▶ _PROBLEM TO SOLVE_
Write out every line from the listing below where the string "about" is found.

▶ _STORED DATA_
- Opening Delimiter -

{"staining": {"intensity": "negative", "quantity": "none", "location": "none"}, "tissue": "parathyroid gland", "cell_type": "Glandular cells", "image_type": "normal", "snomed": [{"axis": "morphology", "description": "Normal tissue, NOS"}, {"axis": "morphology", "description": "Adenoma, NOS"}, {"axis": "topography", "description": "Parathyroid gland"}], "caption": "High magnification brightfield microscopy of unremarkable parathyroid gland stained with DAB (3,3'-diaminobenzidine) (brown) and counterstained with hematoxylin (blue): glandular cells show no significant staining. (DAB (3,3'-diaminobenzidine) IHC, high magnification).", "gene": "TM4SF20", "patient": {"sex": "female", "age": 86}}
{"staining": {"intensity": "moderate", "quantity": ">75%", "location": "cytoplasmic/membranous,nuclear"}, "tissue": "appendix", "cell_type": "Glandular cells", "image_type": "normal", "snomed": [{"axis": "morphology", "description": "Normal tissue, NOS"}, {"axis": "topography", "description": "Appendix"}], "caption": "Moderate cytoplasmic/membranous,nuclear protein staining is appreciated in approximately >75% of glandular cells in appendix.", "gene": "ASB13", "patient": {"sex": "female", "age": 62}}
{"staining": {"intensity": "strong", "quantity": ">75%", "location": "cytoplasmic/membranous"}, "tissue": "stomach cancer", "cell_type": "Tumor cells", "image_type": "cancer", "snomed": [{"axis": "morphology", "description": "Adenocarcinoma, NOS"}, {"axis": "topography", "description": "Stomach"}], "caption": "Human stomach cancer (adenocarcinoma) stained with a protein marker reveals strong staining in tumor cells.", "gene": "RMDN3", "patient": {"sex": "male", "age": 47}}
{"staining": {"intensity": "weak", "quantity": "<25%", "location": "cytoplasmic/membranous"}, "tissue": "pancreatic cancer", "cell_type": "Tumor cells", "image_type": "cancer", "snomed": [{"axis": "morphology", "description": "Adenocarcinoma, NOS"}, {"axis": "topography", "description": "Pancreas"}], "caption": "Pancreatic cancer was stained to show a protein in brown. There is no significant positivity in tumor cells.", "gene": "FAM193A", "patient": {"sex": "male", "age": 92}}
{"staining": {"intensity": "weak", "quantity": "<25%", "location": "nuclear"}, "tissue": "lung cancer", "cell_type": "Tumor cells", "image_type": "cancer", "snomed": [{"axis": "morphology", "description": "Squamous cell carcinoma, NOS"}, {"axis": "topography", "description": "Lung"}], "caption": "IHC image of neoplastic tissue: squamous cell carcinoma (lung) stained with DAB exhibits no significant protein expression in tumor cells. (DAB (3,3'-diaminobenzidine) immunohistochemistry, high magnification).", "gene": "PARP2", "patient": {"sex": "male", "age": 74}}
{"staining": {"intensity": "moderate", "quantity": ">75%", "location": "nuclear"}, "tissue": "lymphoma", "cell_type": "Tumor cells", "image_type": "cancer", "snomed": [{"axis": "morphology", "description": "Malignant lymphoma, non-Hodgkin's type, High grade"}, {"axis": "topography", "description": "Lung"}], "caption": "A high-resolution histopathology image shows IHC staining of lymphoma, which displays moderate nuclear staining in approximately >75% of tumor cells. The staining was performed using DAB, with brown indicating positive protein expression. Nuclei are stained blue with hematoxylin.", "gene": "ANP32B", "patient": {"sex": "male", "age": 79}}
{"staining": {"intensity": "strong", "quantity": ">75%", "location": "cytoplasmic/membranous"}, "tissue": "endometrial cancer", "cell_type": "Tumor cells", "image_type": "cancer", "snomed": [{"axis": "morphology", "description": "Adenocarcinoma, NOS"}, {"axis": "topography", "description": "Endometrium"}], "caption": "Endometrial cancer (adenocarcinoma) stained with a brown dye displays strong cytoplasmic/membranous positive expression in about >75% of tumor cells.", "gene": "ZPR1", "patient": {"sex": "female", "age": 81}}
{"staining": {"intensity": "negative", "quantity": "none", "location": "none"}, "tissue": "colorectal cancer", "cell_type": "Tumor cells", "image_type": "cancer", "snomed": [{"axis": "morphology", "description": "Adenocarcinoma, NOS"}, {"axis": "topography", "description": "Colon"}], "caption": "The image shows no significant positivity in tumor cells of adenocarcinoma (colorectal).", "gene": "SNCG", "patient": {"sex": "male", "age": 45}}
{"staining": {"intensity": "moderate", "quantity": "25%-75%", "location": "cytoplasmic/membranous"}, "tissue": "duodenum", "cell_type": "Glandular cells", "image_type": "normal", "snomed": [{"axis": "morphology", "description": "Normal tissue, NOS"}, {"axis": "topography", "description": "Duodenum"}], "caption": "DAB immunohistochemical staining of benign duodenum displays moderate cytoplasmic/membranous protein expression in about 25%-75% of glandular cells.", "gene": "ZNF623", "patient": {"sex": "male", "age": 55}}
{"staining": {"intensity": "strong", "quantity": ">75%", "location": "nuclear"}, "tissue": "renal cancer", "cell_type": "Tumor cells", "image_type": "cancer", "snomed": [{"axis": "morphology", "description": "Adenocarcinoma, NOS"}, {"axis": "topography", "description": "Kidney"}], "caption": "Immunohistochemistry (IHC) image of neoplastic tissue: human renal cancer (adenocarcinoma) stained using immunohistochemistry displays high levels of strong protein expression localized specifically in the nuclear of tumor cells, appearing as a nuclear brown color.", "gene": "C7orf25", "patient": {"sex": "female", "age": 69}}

- Closing Delimiter -

▶ _RESPONSE TO THIS TASK_
{"staining": {"intensity": "strong", "quantity": ">75%", "location": "cytoplasmic/membranous"}, "tissue": "endometrial cancer", "cell_type": "Tumor cells", "image_type": "cancer", "snomed": [{"axis": "morphology", "description": "Adenocarcinoma, NOS"}, {"axis": "topography", "description": "Endometrium"}], "caption": "Endometrial cancer (adenocarcinoma) stained with a brown dye displays strong cytoplasmic/membranous positive expression in about >75% of tumor cells.", "gene": "ZPR1", "patient": {"sex": "female", "age": 81}}
{"staining": {"intensity": "moderate", "quantity": "25%-75%", "location": "cytoplasmic/membranous"}, "tissue": "duodenum", "cell_type": "Glandular cells", "image_type": "normal", "snomed": [{"axis": "morphology", "description": "Normal tissue, NOS"}, {"axis": "topography", "description": "Duodenum"}], "caption": "DAB immunohistochemical staining of benign duodenum displays moderate cytoplasmic/membranous protein expression in about 25%-75% of glandular cells.", "gene": "ZNF623", "patient": {"sex": "male", "age": 55}}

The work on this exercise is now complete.